Pero en aquel preciso momento la tierra tembló espantosamente y un aullido terrible resonó en la noche; el dragón se acercaba. Se divisaban ya las dieciséis llamas de sus ojos, que desgarraban las tinieblas con lívidos resplandores, en tanto que su cuerpo inmenso, semejante a una montaña, se iba aproximando, arrollándolo todo a su paso.
Susaono desenvainó su refulgente espada y ordenó a los dos ancianos, que en un rincón de la estancia rezaban temblorosos, que preparaban frente a la alquería ocho odres llenos de vino.
El dragón avanzaba veloz, como el pensamiento, a pesar de su mole. Pero al llegar cerca de la casa se detuvo: había sentido los efluvios del vino, del que era sobremanera glotón. Sin vacilar, metió las ocho cabezas en los ocho odres y se puso a beber con avidez. Y bebió y bebió , hasta que borracho, perdido, cayó a tierra profundamente dormido.
Entonces Susano se le acercó y hundió muchas veces la hoja de su espada en el cuerpo inmóvilo.
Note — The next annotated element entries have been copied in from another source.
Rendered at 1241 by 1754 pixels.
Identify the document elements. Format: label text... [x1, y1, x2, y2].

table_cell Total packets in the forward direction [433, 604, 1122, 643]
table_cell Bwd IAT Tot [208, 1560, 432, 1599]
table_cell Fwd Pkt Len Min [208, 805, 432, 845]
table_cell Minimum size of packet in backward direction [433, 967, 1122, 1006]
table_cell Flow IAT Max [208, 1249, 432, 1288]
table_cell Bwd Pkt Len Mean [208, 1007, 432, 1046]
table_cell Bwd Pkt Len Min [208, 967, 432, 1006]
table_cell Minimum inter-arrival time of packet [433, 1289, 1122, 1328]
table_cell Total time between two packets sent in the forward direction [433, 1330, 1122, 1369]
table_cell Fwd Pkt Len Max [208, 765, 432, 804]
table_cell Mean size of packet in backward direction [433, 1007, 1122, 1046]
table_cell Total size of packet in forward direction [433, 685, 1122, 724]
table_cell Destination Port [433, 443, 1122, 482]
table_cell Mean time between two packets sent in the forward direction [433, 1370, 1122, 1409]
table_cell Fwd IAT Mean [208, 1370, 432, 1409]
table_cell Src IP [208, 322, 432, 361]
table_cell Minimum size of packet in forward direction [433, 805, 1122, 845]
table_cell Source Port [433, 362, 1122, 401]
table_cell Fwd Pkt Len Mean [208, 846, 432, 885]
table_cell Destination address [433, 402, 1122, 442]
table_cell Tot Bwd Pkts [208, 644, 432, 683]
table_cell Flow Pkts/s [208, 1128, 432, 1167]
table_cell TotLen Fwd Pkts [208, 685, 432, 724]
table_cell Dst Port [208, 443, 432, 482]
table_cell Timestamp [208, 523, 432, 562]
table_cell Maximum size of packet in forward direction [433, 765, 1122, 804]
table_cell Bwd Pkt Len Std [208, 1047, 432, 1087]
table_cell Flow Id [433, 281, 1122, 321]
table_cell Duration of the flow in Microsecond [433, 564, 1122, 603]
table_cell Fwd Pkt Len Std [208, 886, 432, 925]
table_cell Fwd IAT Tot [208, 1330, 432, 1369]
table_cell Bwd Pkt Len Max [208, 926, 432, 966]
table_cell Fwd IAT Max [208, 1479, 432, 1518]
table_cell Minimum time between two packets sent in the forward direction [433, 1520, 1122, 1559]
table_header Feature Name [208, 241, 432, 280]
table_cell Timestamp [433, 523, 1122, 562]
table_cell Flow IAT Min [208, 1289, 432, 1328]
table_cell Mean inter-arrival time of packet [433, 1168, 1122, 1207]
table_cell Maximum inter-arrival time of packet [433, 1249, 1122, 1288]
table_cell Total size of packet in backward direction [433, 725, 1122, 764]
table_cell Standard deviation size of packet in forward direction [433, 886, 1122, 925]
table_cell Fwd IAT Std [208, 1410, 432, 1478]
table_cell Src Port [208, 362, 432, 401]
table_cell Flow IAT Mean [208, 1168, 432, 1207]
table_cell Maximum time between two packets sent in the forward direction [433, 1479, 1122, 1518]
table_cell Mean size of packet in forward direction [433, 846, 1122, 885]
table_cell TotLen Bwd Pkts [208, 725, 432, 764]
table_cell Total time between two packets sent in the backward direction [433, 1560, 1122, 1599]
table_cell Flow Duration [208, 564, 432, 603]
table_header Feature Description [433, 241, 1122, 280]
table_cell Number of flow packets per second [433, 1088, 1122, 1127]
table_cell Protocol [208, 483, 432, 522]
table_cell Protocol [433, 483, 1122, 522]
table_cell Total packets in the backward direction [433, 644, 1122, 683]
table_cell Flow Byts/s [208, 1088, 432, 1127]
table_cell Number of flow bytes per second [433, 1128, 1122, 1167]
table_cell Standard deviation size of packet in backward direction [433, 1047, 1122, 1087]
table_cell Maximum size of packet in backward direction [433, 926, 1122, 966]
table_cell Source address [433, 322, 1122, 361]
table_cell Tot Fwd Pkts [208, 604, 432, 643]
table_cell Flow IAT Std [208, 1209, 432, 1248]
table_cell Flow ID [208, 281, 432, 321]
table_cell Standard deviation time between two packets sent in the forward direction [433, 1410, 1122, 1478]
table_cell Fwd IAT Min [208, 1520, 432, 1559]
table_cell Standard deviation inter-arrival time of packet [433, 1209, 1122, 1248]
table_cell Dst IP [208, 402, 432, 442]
Chorros de sangre negrusca manaron de la herida como cascadas y fueron a regar la tierra del contorno, formando un agitado río de olas sangrientas.
El monstruo estaba ya muerto; pero, para mayor seguridad, Susanoo hundió una vez más su arma en medio del cuerpo inmenso . Un rumor metálico, y la espada divina voló hecha pedazos. ¿Con qué obstáculo se había topado ? El dios quiso averiguarlo; descuartizó el cuerpo del monstruo e imaginen su asombro al descubrir en sus entrañas una larga espada diamantina.
-Esta espada- se dijo, mientras la sacaba de su original vaina- la regalare a mi hermana Amaterasu para obtener su perdón.
Luego, tomo de la mano a la hermosa Kunisada y la condujo a su maravilloso palacio, ceñido de ocho nubes plateadas, donde vivió para siempre feliz y contento.